Exercise requirements
Reproduce the data below word for word, leaving out the pictures.

Dataset content
+---+

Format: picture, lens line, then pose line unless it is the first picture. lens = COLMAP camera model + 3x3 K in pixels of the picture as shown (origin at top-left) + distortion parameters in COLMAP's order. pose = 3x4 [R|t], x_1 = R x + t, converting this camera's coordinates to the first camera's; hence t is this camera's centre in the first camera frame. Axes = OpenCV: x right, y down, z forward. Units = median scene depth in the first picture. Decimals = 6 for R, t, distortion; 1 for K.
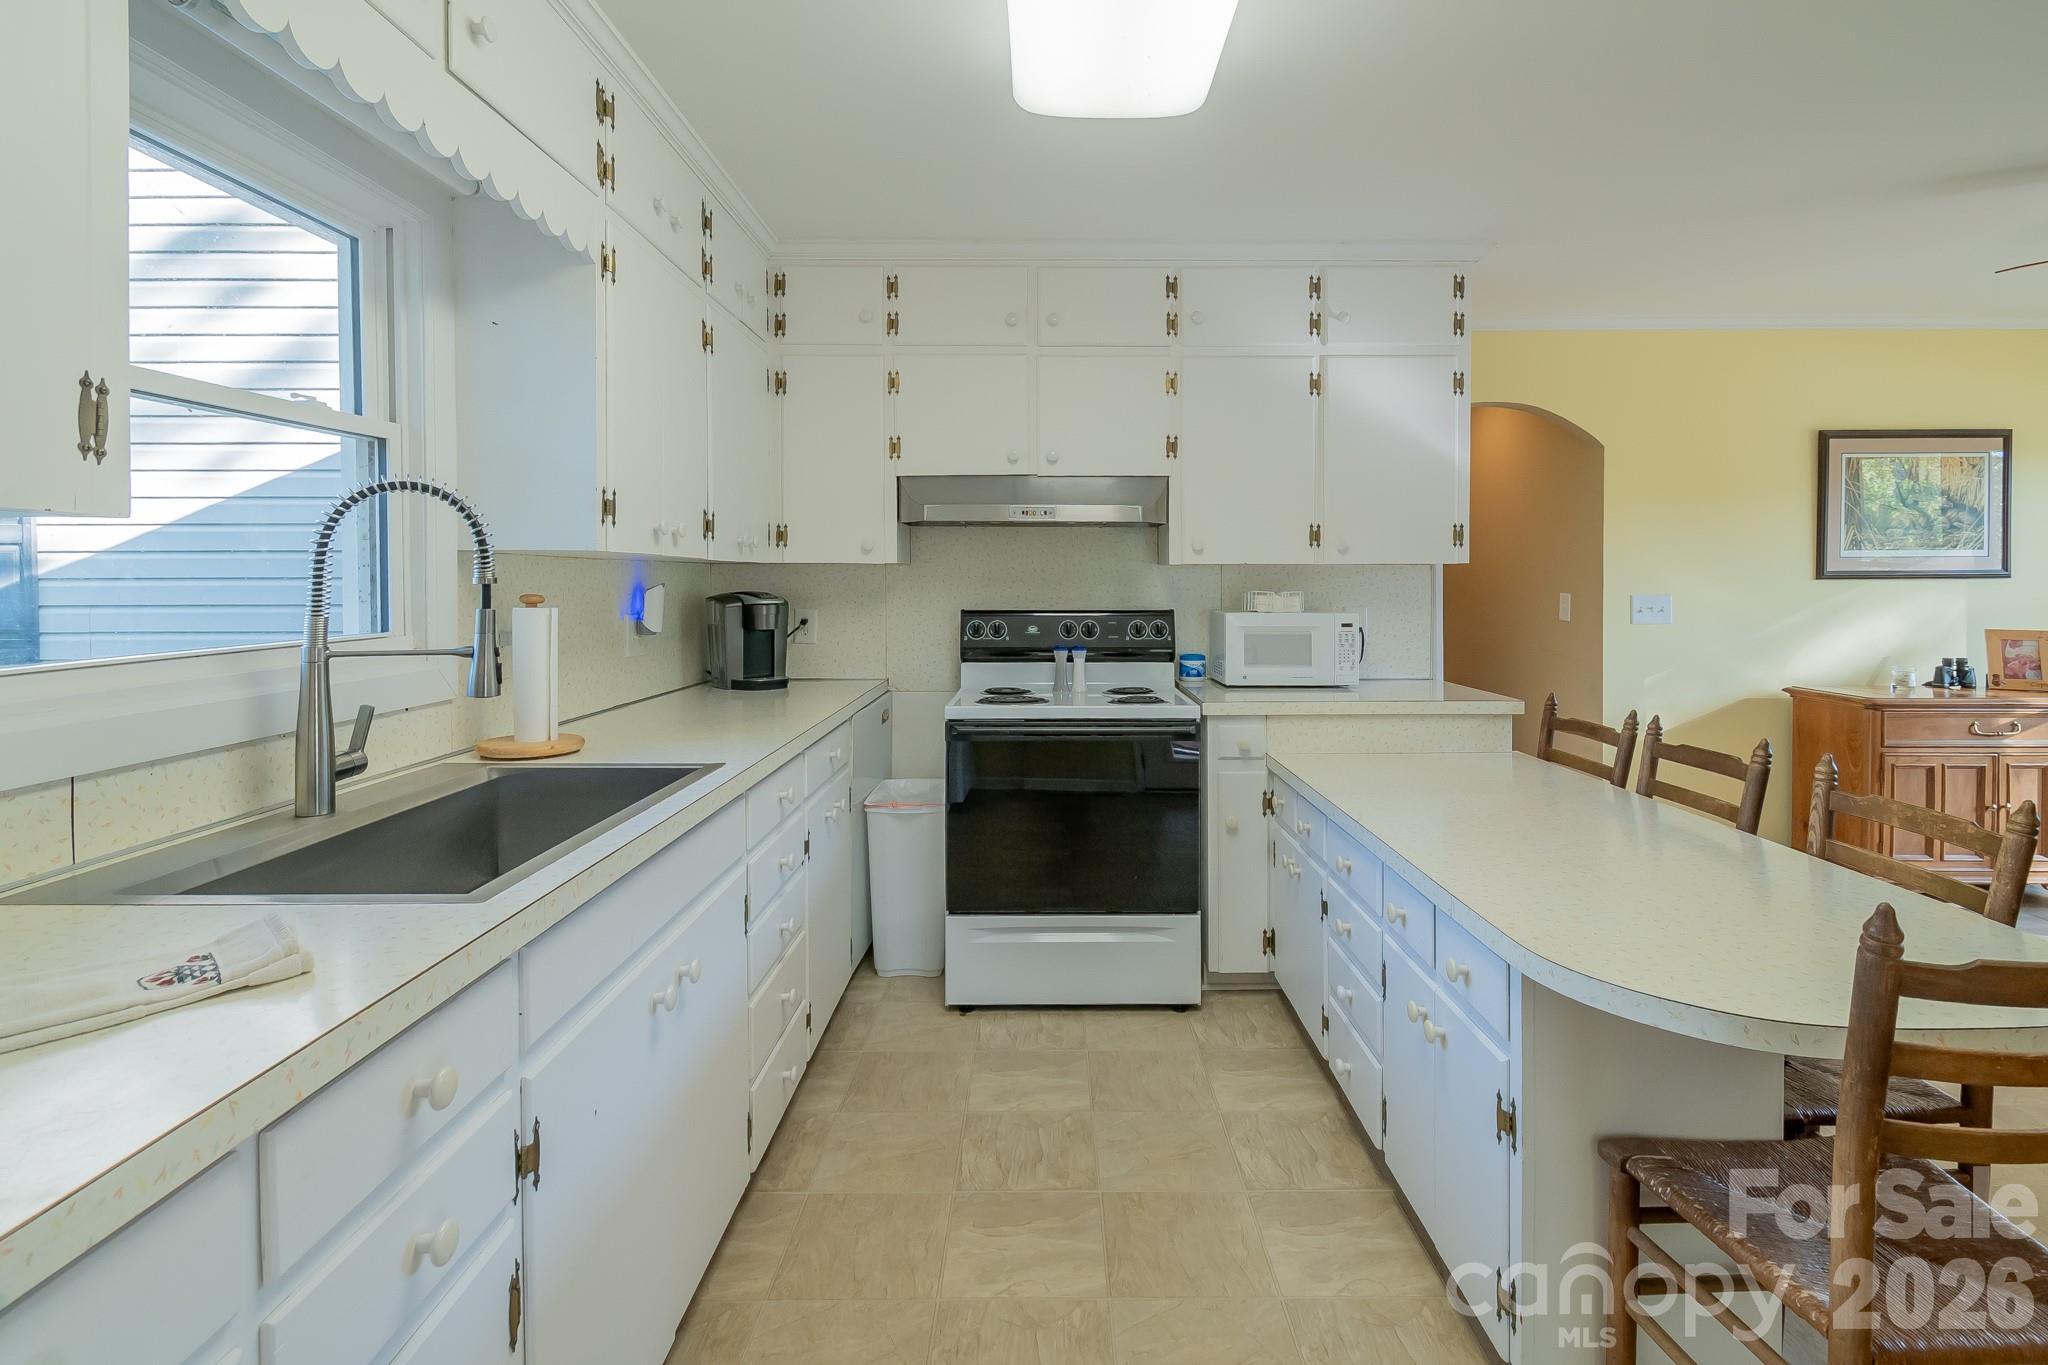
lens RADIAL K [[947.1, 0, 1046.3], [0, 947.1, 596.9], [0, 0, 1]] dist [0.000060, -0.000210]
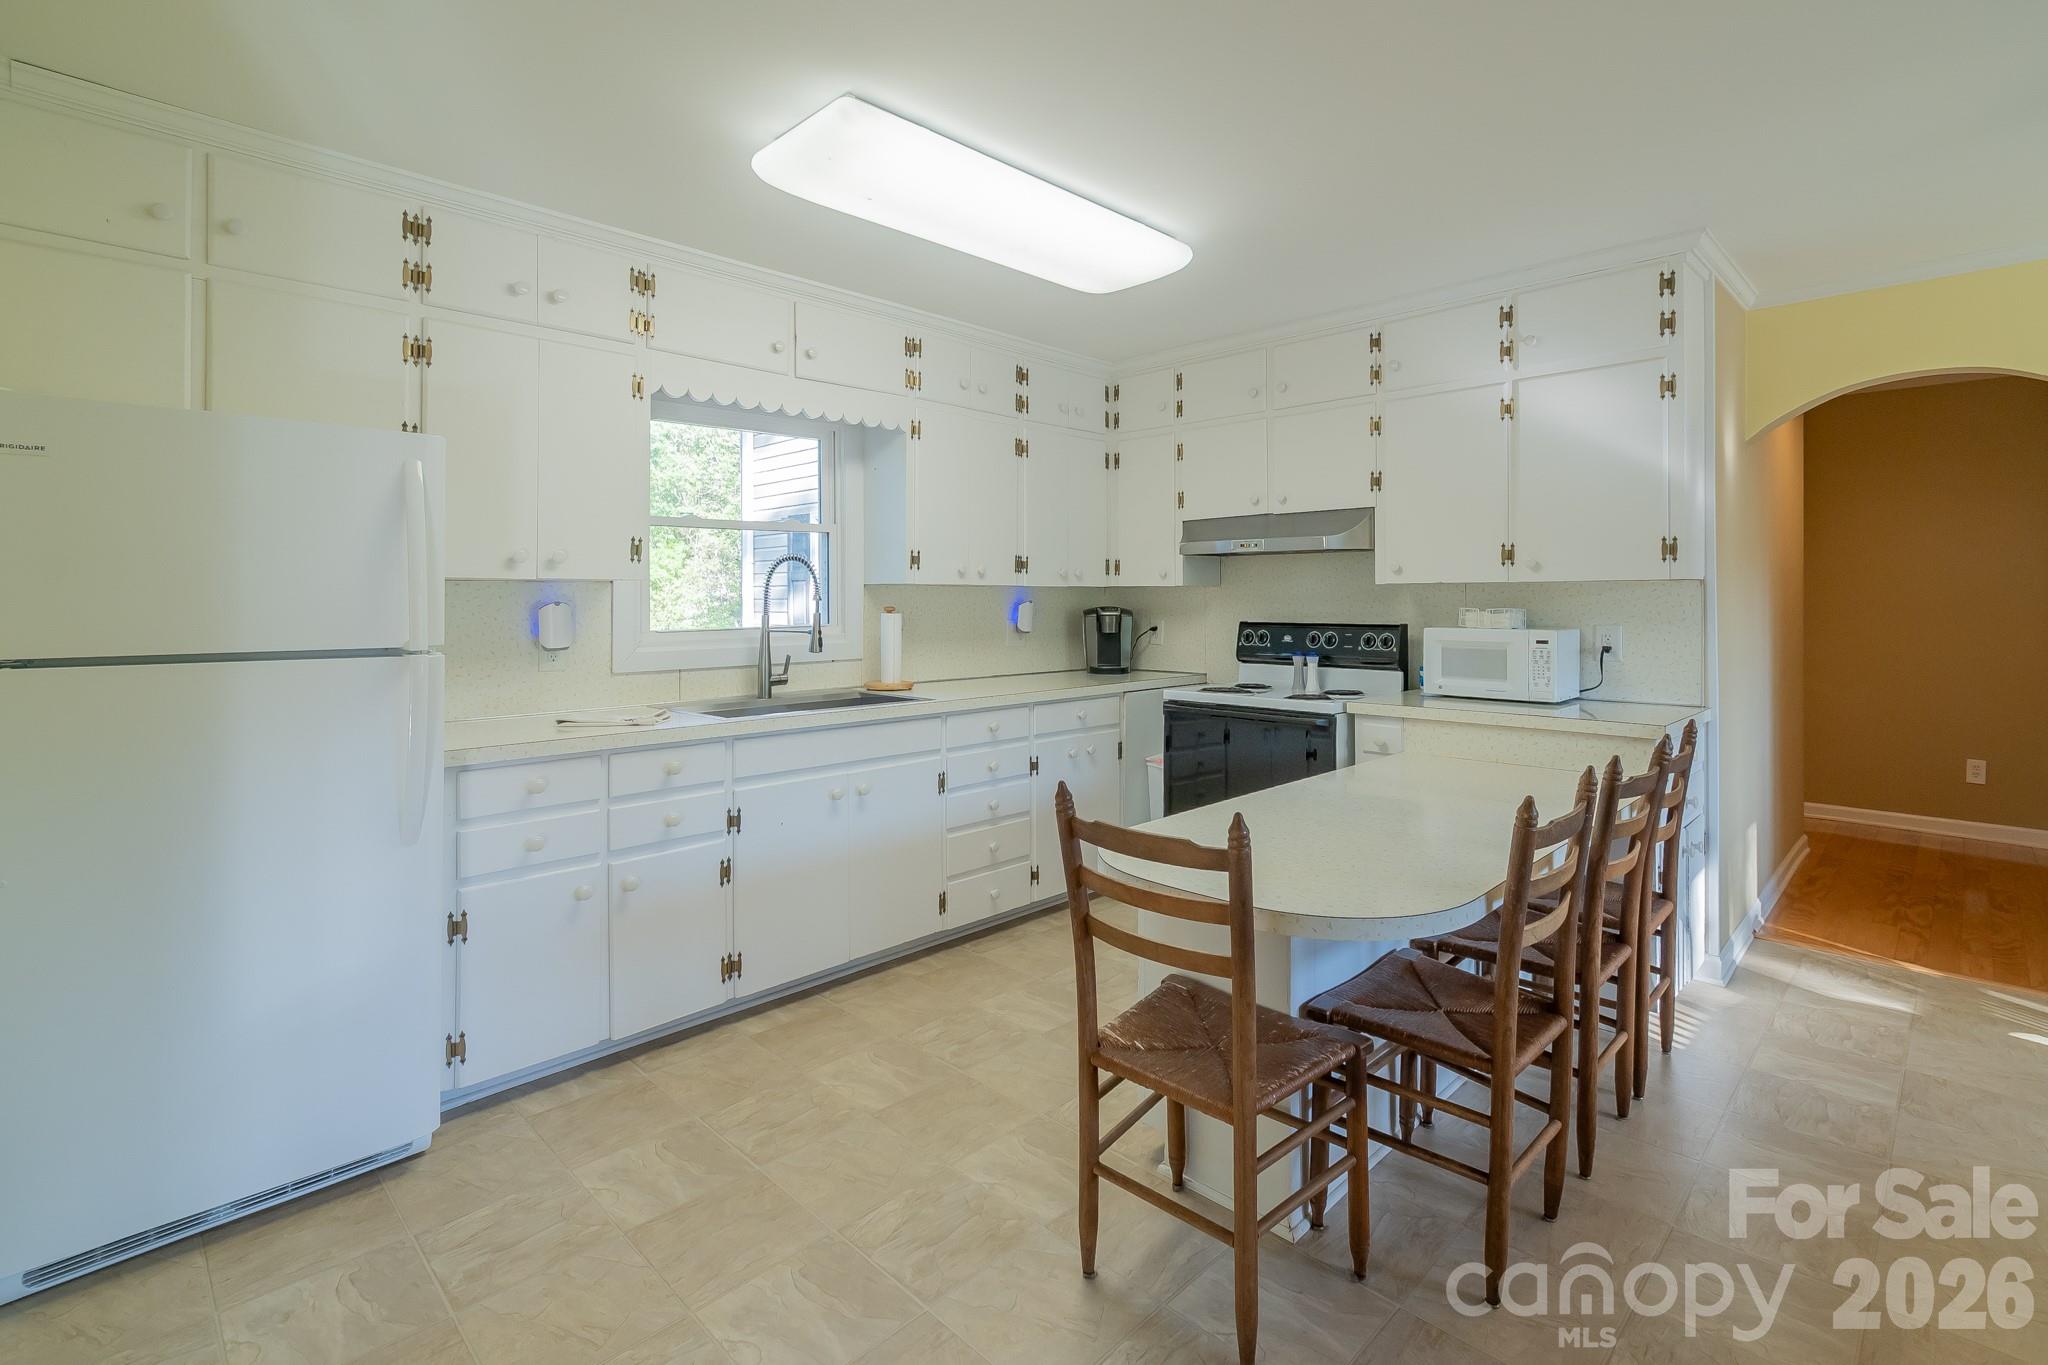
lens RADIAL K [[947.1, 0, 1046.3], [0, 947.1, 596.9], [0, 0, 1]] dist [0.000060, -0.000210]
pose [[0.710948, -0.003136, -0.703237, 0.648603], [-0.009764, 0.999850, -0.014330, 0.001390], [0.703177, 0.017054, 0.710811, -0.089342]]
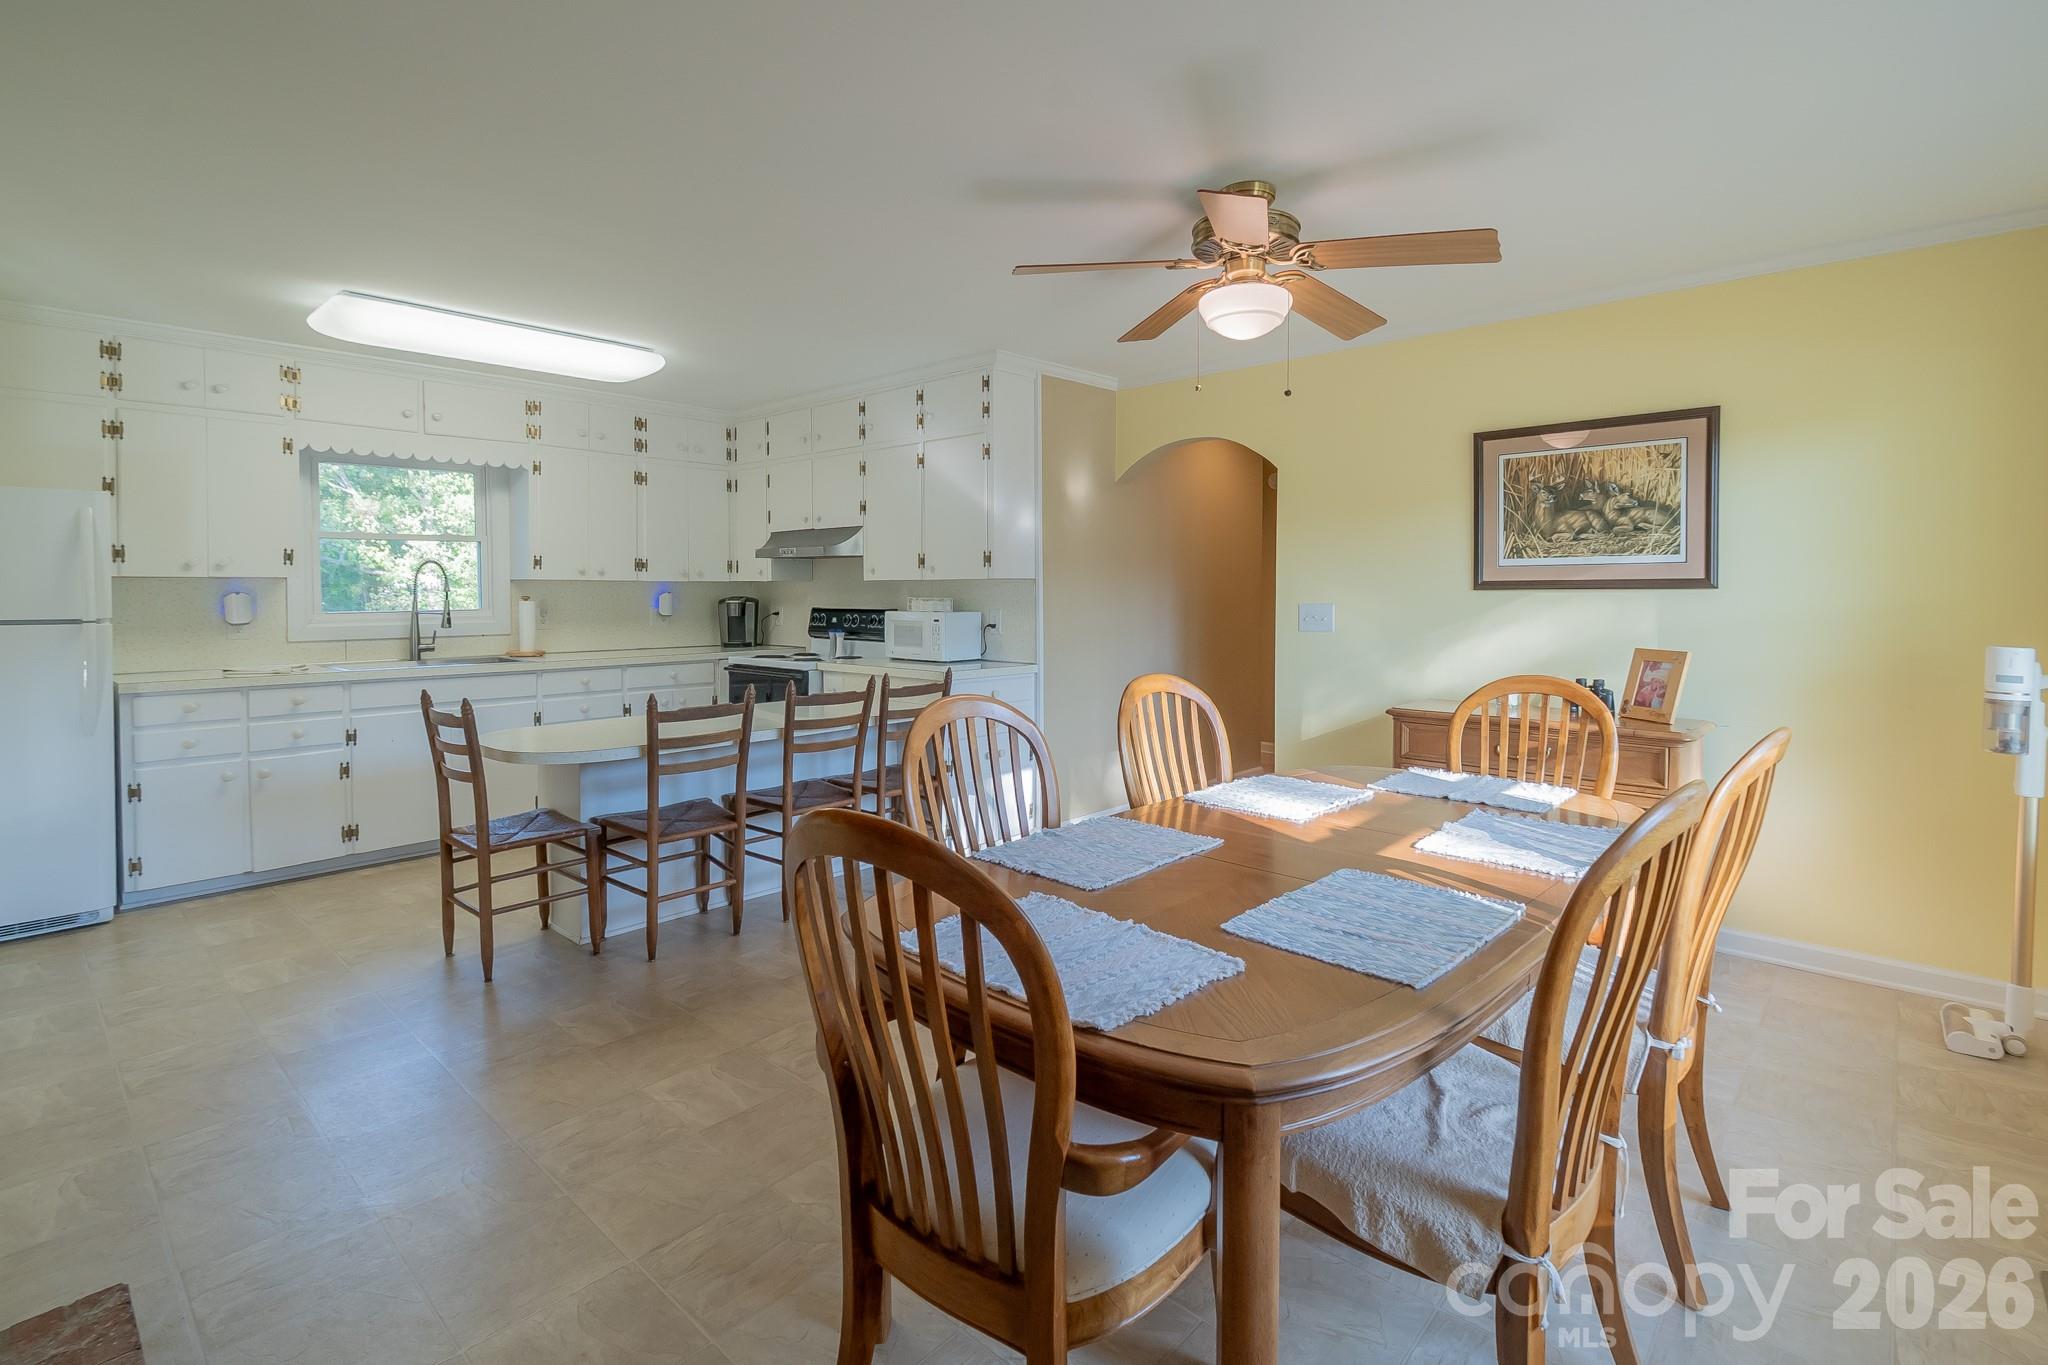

+---+

Exercise response
Format: picture, lens line, then pose line unless it is the first picture. lens = COLMAP camera model + 3x3 K in pixels of the picture as shown (origin at top-left) + distortion parameters in COLMAP's order. pose = 3x4 [R|t], x_1 = R x + t, converting this camera's coordinates to the first camera's; hence t is this camera's centre in the first camera frame. Axes = OpenCV: x right, y down, z forward. Units = median scene depth in the first picture. Decimals = 6 for R, t, distortion; 1 for K.
lens RADIAL K [[947.1, 0, 1046.3], [0, 947.1, 596.9], [0, 0, 1]] dist [0.000060, -0.000210]
lens RADIAL K [[947.1, 0, 1046.3], [0, 947.1, 596.9], [0, 0, 1]] dist [0.000060, -0.000210]
pose [[0.710948, -0.003136, -0.703237, 0.648603], [-0.009764, 0.999850, -0.014330, 0.001390], [0.703177, 0.017054, 0.710811, -0.089342]]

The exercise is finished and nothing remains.